Otilino Tenorio

Personal information
- Full name: Otilino George Tenorio Bastidas
- Date of birth: 1 February 1980
- Place of birth: Guayaquil, Ecuador
- Date of death: 7 May 2005 (aged 25)
- Position: Forward

Senior career*
- Years: Team / Apps / (Gls)
- 1998–2003: Emelec / 142 / (43)
- 2001: → Santa Rita (loan)
- 2004: Al-Nassr
- 2004–2005: El Nacional / 19 / (13)

International career
- 2002–2005: Ecuador / 13 / (5)

= Otilino Tenorio =

Ecuadorian footballer (1980-2005)

Otilino George Tenorio Bastidas (1 February 1980 – 7 May 2005) was an Ecuadorian professional footballer who played as a forward.

==Club career==
Tenorio was born in Guayaquil, Ecuador. His nickname was 'Spiderman', because when he scored a goal in a football match he would cover his head with a Spider-Man mask as he celebrated.

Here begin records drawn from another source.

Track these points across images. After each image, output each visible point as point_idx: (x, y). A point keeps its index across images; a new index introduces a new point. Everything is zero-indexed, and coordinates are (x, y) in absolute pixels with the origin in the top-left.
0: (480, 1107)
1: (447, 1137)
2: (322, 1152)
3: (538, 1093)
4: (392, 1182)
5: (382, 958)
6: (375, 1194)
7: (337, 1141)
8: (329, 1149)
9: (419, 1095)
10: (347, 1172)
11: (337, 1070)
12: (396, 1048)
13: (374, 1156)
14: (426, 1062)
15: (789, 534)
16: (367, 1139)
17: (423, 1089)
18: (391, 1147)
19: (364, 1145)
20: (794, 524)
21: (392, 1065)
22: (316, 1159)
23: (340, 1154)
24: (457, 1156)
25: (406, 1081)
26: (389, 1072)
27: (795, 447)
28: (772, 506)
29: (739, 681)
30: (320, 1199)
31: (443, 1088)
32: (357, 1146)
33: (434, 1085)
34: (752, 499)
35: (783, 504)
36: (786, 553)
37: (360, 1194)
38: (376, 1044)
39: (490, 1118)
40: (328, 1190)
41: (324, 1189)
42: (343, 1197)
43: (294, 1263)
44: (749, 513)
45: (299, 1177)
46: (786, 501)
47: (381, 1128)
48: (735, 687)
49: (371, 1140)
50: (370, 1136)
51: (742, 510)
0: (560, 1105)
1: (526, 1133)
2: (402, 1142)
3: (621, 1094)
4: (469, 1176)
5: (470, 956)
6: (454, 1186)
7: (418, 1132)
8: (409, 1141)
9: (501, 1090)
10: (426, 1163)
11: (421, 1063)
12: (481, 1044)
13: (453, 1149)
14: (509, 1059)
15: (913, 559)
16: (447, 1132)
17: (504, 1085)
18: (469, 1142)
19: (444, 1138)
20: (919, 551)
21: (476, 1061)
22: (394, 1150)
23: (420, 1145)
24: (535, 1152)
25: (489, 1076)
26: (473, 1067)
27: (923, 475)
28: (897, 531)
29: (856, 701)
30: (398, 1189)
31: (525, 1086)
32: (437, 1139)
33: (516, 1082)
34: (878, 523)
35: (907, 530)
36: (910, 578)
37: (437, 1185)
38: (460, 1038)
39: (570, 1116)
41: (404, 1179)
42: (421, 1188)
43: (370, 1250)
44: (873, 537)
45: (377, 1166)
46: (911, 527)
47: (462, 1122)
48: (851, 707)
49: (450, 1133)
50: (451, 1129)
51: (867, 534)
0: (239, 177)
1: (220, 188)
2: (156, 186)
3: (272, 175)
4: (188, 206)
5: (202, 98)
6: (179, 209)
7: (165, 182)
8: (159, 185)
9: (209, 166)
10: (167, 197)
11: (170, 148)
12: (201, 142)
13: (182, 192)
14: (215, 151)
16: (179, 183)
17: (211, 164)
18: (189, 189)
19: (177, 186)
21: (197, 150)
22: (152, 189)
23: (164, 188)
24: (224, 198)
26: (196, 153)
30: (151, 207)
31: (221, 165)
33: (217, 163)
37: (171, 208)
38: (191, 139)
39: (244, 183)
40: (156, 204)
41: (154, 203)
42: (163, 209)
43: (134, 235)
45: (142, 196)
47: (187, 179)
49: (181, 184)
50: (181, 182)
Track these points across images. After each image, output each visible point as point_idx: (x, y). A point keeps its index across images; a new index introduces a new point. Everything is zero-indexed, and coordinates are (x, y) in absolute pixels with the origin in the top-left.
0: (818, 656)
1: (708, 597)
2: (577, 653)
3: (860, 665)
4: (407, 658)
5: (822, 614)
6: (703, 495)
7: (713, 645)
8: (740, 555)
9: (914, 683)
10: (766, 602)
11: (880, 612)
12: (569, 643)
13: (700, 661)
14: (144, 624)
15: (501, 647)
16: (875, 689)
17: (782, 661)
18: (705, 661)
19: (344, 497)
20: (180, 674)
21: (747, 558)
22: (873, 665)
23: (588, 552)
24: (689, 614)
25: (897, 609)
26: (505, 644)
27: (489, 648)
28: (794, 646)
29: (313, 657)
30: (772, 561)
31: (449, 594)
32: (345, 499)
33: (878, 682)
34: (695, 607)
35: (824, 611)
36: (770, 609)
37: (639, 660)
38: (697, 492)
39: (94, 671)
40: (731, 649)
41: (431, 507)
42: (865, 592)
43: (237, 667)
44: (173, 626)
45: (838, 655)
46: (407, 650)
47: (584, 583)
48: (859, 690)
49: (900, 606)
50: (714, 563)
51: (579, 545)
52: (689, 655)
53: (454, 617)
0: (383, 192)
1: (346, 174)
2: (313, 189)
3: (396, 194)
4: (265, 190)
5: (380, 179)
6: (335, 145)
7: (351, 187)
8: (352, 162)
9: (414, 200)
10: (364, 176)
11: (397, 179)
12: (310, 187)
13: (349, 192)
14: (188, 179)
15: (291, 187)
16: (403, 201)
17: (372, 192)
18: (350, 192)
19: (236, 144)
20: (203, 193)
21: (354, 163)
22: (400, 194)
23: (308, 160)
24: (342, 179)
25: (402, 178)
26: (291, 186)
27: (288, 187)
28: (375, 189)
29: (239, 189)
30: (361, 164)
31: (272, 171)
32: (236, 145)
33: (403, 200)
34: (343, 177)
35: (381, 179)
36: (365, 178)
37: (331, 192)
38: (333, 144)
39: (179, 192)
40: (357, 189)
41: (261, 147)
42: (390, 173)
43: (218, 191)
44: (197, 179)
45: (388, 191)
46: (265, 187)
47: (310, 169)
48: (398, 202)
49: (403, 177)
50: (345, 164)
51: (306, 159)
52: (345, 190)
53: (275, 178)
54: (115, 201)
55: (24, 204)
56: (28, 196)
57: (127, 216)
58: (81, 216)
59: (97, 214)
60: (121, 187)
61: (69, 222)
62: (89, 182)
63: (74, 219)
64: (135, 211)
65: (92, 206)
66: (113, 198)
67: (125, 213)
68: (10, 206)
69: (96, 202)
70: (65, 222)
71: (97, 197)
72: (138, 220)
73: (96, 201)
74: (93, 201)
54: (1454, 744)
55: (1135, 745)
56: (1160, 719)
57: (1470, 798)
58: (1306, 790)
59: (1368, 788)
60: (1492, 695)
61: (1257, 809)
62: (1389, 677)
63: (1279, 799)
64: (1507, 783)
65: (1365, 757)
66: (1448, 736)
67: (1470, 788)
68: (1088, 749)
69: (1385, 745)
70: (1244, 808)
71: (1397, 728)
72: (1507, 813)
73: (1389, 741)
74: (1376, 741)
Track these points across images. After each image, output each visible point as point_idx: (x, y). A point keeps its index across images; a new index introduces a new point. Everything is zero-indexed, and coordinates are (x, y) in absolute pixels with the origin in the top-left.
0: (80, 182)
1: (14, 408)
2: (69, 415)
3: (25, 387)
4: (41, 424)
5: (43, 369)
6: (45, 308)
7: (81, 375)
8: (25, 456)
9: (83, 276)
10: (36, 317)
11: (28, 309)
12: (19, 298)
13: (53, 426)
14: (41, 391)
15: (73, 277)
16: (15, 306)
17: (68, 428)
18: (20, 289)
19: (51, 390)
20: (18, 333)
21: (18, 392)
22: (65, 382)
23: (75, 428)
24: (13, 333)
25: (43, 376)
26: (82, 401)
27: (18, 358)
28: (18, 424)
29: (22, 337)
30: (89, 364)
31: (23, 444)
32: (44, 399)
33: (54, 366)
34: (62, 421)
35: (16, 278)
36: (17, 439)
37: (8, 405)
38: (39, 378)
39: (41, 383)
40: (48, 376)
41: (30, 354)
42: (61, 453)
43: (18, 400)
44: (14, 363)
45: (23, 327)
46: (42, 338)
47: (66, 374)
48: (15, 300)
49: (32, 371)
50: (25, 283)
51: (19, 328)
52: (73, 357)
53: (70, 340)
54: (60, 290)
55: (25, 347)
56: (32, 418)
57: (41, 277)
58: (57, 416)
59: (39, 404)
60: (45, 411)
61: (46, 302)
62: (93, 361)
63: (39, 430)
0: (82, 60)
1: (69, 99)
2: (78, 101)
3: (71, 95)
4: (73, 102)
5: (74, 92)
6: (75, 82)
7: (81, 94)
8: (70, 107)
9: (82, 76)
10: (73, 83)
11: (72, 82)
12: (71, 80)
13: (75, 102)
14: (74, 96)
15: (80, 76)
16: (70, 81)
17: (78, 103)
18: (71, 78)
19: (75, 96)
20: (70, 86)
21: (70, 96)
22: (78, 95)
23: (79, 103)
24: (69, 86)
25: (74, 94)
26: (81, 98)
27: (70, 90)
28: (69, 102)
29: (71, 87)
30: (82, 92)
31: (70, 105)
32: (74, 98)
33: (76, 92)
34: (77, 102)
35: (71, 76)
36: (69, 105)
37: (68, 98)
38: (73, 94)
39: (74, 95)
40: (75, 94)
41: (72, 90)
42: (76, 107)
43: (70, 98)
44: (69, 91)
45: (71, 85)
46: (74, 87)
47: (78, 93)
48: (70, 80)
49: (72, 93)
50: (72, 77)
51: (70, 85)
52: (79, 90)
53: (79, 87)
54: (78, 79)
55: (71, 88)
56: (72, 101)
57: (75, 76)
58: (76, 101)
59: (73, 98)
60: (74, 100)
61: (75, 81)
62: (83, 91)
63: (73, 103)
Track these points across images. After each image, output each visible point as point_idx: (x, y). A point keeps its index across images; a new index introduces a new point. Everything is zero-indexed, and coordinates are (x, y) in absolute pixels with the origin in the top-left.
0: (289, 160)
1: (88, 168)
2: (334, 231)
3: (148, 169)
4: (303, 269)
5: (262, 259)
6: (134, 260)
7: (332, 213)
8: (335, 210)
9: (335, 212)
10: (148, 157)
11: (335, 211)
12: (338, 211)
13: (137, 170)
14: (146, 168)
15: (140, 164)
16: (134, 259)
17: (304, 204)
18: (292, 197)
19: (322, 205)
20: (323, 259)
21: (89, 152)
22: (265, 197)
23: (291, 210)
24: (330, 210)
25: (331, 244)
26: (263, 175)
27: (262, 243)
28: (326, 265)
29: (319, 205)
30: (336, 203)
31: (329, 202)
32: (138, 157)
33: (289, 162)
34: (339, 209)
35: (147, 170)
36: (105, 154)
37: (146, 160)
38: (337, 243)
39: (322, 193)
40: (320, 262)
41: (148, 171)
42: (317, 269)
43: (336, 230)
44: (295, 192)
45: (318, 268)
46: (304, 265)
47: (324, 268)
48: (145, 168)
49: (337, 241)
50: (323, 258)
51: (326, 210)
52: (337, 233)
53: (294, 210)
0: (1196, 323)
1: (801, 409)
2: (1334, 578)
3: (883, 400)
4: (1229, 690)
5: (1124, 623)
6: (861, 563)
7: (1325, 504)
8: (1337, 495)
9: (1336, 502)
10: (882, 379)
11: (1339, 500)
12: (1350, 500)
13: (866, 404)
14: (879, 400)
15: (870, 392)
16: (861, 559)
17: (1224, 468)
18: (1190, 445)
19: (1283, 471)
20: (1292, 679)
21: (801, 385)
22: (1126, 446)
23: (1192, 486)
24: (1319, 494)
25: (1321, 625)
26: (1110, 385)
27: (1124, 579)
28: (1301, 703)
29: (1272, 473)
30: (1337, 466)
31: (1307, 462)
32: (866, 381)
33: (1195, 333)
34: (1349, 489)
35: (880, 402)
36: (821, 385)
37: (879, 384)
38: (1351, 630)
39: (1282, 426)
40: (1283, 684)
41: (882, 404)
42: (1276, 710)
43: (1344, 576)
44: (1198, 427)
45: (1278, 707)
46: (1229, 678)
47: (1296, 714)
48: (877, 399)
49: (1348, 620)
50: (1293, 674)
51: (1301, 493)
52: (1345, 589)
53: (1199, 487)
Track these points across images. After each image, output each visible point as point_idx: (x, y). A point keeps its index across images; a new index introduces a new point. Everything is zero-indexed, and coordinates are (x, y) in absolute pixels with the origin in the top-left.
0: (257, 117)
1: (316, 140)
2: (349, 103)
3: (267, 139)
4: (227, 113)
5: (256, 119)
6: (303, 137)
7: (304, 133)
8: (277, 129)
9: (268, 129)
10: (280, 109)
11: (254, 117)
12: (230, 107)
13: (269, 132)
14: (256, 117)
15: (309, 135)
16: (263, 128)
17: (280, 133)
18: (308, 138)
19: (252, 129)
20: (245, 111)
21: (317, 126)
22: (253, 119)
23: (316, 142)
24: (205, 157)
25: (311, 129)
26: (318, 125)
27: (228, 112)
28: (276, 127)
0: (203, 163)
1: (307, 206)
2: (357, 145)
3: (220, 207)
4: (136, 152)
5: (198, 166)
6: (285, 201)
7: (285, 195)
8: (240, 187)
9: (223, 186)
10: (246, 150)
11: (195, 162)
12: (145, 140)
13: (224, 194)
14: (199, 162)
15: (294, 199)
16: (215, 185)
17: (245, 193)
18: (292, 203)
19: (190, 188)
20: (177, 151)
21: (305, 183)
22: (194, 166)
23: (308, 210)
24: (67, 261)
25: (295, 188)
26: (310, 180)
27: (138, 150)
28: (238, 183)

He joined Emelec of Guayaquil when he was eleven, and went on to play for the club at a professional level. He was noted for his good finishing ability and his flamboyant mask celebration was enjoyed by many. In 2004, he moved to Saudi Arabian club Al-Nasr, where he had trouble settling and eventually moved back to Ecuador to play for El Nacional of Quito.

==International career==
Tenorio was first selected for the Ecuador national team in 2004; however he did not play any matches that year due to an injury. By 2005, he had recovered and made some impressive displays both for his club and country.

==Death==
Tenorio died in May 2005 due to an automobile accident suffered when he was travelling to Quevedo, to visit his family. The accident happened three days after he played for his country in a 1–0 win over Paraguay, which was a friendly match played in New York City. The car in which he was travelling collided with a gas truck on the Santo Domingo-Quevedo road. He was twenty-five.

As a homage to Tenorio during the 2006 FIFA World Cup, former teammate Iván Kaviedes pulled on a Yellow 'Spiderman' mask after scoring the third goal of Ecuador's triumphant 3–0 win over Costa Rica.